Exercise prompt: Write out the data word for word, taking care that no picture is carried over.

════════════════

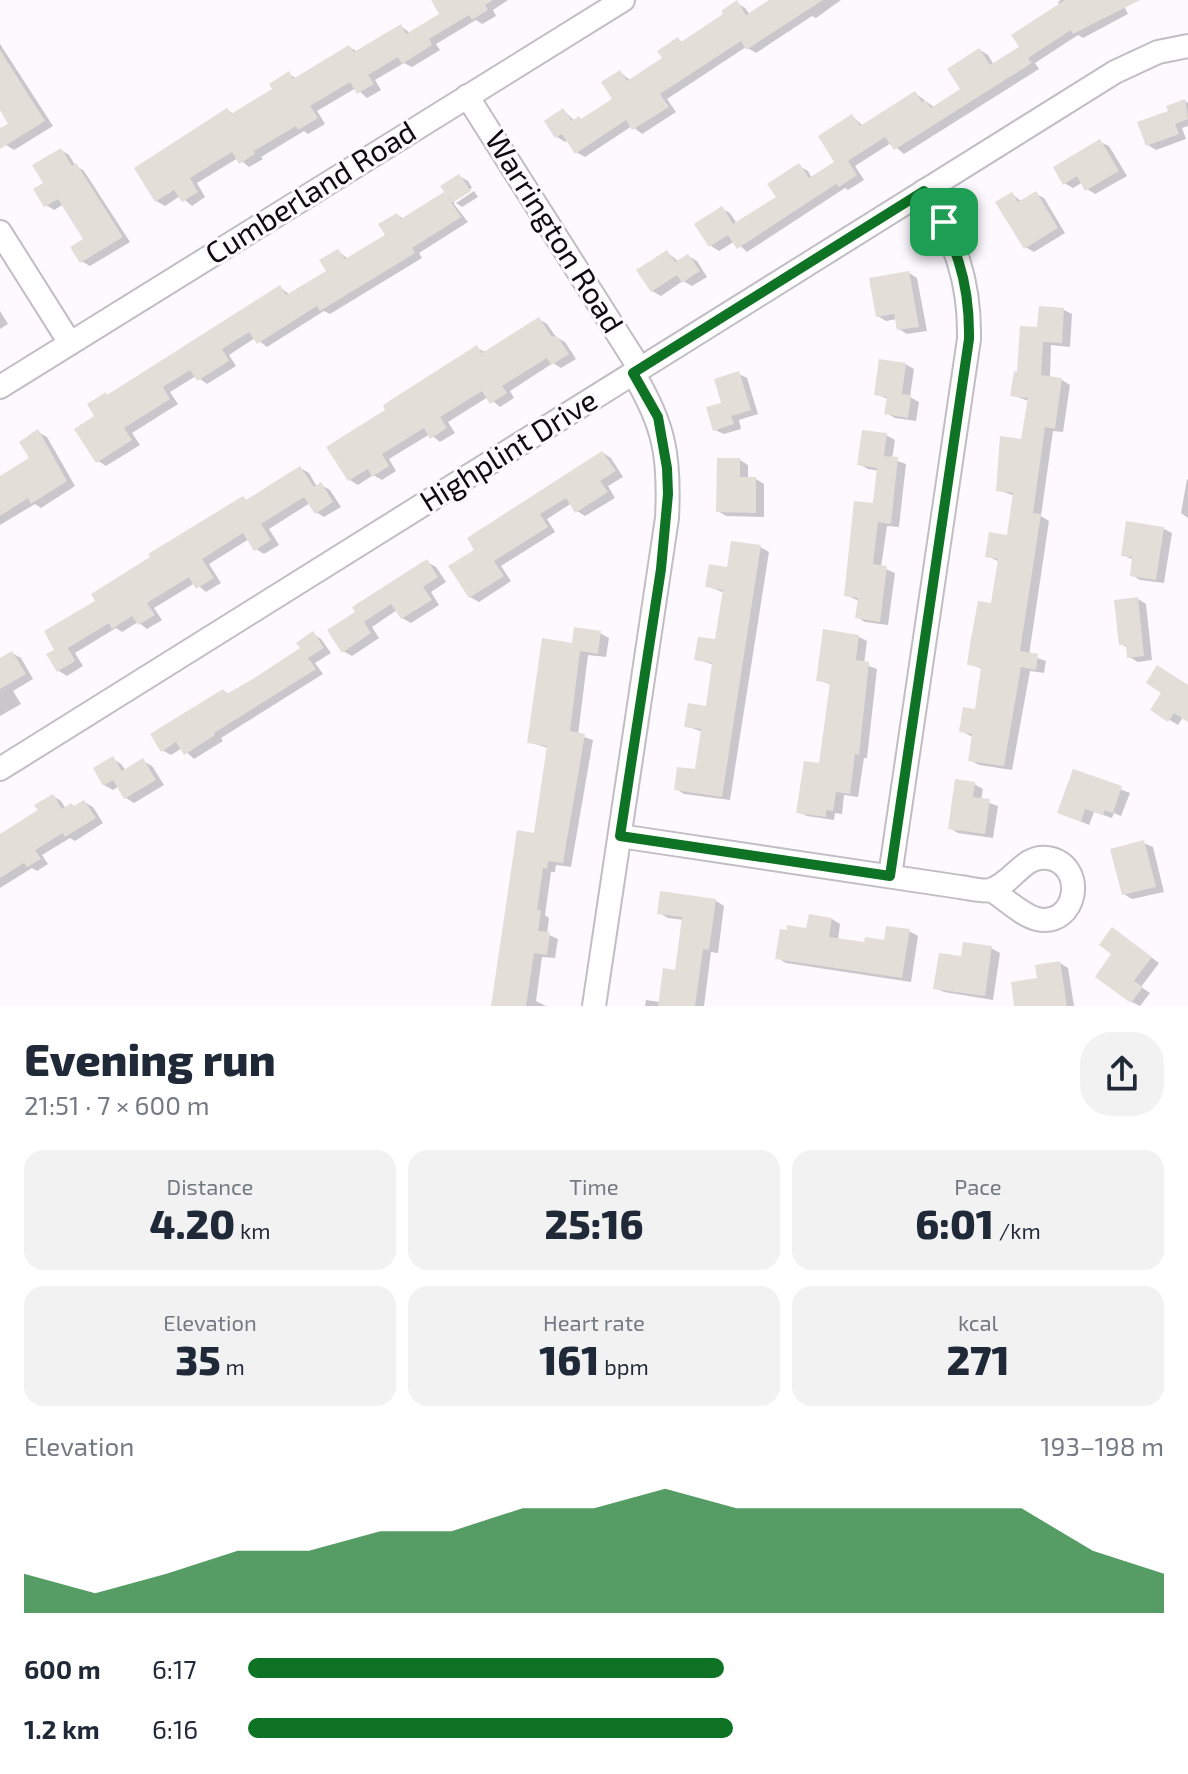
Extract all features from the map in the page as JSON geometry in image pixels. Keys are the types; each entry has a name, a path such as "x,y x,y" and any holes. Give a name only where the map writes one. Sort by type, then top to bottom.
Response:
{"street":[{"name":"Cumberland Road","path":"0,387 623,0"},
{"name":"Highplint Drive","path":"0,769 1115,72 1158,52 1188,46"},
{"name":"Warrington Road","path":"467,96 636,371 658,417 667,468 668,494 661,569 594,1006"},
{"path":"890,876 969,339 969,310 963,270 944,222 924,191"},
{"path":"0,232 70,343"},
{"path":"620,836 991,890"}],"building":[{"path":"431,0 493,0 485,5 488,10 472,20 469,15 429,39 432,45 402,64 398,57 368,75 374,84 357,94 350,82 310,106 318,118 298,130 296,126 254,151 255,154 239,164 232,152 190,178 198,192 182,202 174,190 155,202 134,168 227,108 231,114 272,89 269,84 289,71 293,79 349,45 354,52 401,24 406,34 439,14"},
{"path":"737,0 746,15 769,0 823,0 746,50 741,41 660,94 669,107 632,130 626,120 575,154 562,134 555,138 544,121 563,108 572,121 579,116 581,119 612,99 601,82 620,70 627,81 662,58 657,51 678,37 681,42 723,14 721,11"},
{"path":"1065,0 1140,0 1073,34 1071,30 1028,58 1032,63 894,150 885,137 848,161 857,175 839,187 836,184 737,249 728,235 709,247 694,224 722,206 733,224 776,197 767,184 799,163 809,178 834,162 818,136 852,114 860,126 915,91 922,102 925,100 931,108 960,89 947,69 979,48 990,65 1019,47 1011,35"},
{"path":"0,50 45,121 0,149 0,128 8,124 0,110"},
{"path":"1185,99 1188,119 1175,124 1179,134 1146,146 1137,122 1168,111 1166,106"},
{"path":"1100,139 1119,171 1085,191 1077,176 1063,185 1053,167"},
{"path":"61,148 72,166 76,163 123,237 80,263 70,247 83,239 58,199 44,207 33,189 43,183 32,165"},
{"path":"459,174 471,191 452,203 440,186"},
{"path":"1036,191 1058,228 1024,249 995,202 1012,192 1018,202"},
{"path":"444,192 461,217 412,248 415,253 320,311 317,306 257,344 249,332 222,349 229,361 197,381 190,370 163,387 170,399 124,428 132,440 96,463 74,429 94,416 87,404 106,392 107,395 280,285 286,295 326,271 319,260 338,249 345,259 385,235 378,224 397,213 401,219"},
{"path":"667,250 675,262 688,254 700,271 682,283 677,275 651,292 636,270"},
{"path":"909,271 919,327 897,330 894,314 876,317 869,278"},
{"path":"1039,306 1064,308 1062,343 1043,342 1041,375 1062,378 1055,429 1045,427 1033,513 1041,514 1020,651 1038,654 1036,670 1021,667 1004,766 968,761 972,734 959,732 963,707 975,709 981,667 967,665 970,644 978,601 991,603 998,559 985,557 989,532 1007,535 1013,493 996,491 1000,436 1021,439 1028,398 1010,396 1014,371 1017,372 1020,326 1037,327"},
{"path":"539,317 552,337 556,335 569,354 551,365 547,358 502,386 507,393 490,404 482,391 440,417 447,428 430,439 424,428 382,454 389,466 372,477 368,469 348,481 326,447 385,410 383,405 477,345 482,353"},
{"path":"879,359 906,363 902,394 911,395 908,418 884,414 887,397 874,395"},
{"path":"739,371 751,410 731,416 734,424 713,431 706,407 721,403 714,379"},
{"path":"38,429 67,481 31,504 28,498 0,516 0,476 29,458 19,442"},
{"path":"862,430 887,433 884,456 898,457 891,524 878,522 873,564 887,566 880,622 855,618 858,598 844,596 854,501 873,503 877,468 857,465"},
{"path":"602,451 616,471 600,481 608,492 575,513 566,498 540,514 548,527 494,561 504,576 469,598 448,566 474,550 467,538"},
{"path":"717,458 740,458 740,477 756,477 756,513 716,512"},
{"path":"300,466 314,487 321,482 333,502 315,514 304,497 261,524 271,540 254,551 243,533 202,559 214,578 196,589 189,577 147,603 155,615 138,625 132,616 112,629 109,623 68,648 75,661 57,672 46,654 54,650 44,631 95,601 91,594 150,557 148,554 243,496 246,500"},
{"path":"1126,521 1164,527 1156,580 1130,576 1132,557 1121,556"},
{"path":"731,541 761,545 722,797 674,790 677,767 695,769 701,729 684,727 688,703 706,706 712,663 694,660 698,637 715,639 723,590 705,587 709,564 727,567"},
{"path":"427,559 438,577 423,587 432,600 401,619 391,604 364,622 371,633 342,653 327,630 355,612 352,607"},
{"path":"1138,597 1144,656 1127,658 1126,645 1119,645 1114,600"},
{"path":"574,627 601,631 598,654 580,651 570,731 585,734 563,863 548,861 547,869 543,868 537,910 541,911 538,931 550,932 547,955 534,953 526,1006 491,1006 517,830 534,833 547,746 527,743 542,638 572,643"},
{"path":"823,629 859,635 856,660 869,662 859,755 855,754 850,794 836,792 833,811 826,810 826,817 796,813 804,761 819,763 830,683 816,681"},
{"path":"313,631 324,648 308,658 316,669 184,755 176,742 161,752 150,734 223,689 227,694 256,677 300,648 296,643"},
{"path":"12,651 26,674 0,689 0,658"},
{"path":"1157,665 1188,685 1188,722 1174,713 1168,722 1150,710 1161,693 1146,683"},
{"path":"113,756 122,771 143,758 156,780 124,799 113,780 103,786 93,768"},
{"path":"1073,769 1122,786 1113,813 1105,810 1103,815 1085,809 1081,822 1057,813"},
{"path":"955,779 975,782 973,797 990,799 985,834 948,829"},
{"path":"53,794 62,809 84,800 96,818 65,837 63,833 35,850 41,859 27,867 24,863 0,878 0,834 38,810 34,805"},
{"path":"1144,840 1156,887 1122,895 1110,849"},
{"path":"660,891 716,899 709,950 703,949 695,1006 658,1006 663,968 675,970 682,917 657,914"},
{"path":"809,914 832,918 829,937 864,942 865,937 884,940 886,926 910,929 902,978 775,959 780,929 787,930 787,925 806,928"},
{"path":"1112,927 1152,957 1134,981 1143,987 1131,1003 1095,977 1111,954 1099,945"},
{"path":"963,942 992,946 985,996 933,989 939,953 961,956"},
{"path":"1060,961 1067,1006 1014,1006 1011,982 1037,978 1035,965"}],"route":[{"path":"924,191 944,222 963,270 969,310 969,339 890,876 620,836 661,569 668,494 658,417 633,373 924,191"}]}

════════════════

Written response:
Extract all features from the map in the page as JSON geometry in image pixels. Keys are the types; each entry has a name, a path such as "x,y x,y" and any holes. Give a name only where the map writes one. Sort by type, then top to bottom.
Response:
{"street":[{"name":"Cumberland Road","path":"0,387 623,0"},
{"name":"Highplint Drive","path":"0,769 1115,72 1158,52 1188,46"},
{"name":"Warrington Road","path":"467,96 636,371 658,417 667,468 668,494 661,569 594,1006"},
{"path":"890,876 969,339 969,310 963,270 944,222 924,191"},
{"path":"0,232 70,343"},
{"path":"620,836 991,890"}],"building":[{"path":"431,0 493,0 485,5 488,10 472,20 469,15 429,39 432,45 402,64 398,57 368,75 374,84 357,94 350,82 310,106 318,118 298,130 296,126 254,151 255,154 239,164 232,152 190,178 198,192 182,202 174,190 155,202 134,168 227,108 231,114 272,89 269,84 289,71 293,79 349,45 354,52 401,24 406,34 439,14"},
{"path":"737,0 746,15 769,0 823,0 746,50 741,41 660,94 669,107 632,130 626,120 575,154 562,134 555,138 544,121 563,108 572,121 579,116 581,119 612,99 601,82 620,70 627,81 662,58 657,51 678,37 681,42 723,14 721,11"},
{"path":"1065,0 1140,0 1073,34 1071,30 1028,58 1032,63 894,150 885,137 848,161 857,175 839,187 836,184 737,249 728,235 709,247 694,224 722,206 733,224 776,197 767,184 799,163 809,178 834,162 818,136 852,114 860,126 915,91 922,102 925,100 931,108 960,89 947,69 979,48 990,65 1019,47 1011,35"},
{"path":"0,50 45,121 0,149 0,128 8,124 0,110"},
{"path":"1185,99 1188,119 1175,124 1179,134 1146,146 1137,122 1168,111 1166,106"},
{"path":"1100,139 1119,171 1085,191 1077,176 1063,185 1053,167"},
{"path":"61,148 72,166 76,163 123,237 80,263 70,247 83,239 58,199 44,207 33,189 43,183 32,165"},
{"path":"459,174 471,191 452,203 440,186"},
{"path":"1036,191 1058,228 1024,249 995,202 1012,192 1018,202"},
{"path":"444,192 461,217 412,248 415,253 320,311 317,306 257,344 249,332 222,349 229,361 197,381 190,370 163,387 170,399 124,428 132,440 96,463 74,429 94,416 87,404 106,392 107,395 280,285 286,295 326,271 319,260 338,249 345,259 385,235 378,224 397,213 401,219"},
{"path":"667,250 675,262 688,254 700,271 682,283 677,275 651,292 636,270"},
{"path":"909,271 919,327 897,330 894,314 876,317 869,278"},
{"path":"1039,306 1064,308 1062,343 1043,342 1041,375 1062,378 1055,429 1045,427 1033,513 1041,514 1020,651 1038,654 1036,670 1021,667 1004,766 968,761 972,734 959,732 963,707 975,709 981,667 967,665 970,644 978,601 991,603 998,559 985,557 989,532 1007,535 1013,493 996,491 1000,436 1021,439 1028,398 1010,396 1014,371 1017,372 1020,326 1037,327"},
{"path":"539,317 552,337 556,335 569,354 551,365 547,358 502,386 507,393 490,404 482,391 440,417 447,428 430,439 424,428 382,454 389,466 372,477 368,469 348,481 326,447 385,410 383,405 477,345 482,353"},
{"path":"879,359 906,363 902,394 911,395 908,418 884,414 887,397 874,395"},
{"path":"739,371 751,410 731,416 734,424 713,431 706,407 721,403 714,379"},
{"path":"38,429 67,481 31,504 28,498 0,516 0,476 29,458 19,442"},
{"path":"862,430 887,433 884,456 898,457 891,524 878,522 873,564 887,566 880,622 855,618 858,598 844,596 854,501 873,503 877,468 857,465"},
{"path":"602,451 616,471 600,481 608,492 575,513 566,498 540,514 548,527 494,561 504,576 469,598 448,566 474,550 467,538"},
{"path":"717,458 740,458 740,477 756,477 756,513 716,512"},
{"path":"300,466 314,487 321,482 333,502 315,514 304,497 261,524 271,540 254,551 243,533 202,559 214,578 196,589 189,577 147,603 155,615 138,625 132,616 112,629 109,623 68,648 75,661 57,672 46,654 54,650 44,631 95,601 91,594 150,557 148,554 243,496 246,500"},
{"path":"1126,521 1164,527 1156,580 1130,576 1132,557 1121,556"},
{"path":"731,541 761,545 722,797 674,790 677,767 695,769 701,729 684,727 688,703 706,706 712,663 694,660 698,637 715,639 723,590 705,587 709,564 727,567"},
{"path":"427,559 438,577 423,587 432,600 401,619 391,604 364,622 371,633 342,653 327,630 355,612 352,607"},
{"path":"1138,597 1144,656 1127,658 1126,645 1119,645 1114,600"},
{"path":"574,627 601,631 598,654 580,651 570,731 585,734 563,863 548,861 547,869 543,868 537,910 541,911 538,931 550,932 547,955 534,953 526,1006 491,1006 517,830 534,833 547,746 527,743 542,638 572,643"},
{"path":"823,629 859,635 856,660 869,662 859,755 855,754 850,794 836,792 833,811 826,810 826,817 796,813 804,761 819,763 830,683 816,681"},
{"path":"313,631 324,648 308,658 316,669 184,755 176,742 161,752 150,734 223,689 227,694 256,677 300,648 296,643"},
{"path":"12,651 26,674 0,689 0,658"},
{"path":"1157,665 1188,685 1188,722 1174,713 1168,722 1150,710 1161,693 1146,683"},
{"path":"113,756 122,771 143,758 156,780 124,799 113,780 103,786 93,768"},
{"path":"1073,769 1122,786 1113,813 1105,810 1103,815 1085,809 1081,822 1057,813"},
{"path":"955,779 975,782 973,797 990,799 985,834 948,829"},
{"path":"53,794 62,809 84,800 96,818 65,837 63,833 35,850 41,859 27,867 24,863 0,878 0,834 38,810 34,805"},
{"path":"1144,840 1156,887 1122,895 1110,849"},
{"path":"660,891 716,899 709,950 703,949 695,1006 658,1006 663,968 675,970 682,917 657,914"},
{"path":"809,914 832,918 829,937 864,942 865,937 884,940 886,926 910,929 902,978 775,959 780,929 787,930 787,925 806,928"},
{"path":"1112,927 1152,957 1134,981 1143,987 1131,1003 1095,977 1111,954 1099,945"},
{"path":"963,942 992,946 985,996 933,989 939,953 961,956"},
{"path":"1060,961 1067,1006 1014,1006 1011,982 1037,978 1035,965"}],"route":[{"path":"924,191 944,222 963,270 969,310 969,339 890,876 620,836 661,569 668,494 658,417 633,373 924,191"}]}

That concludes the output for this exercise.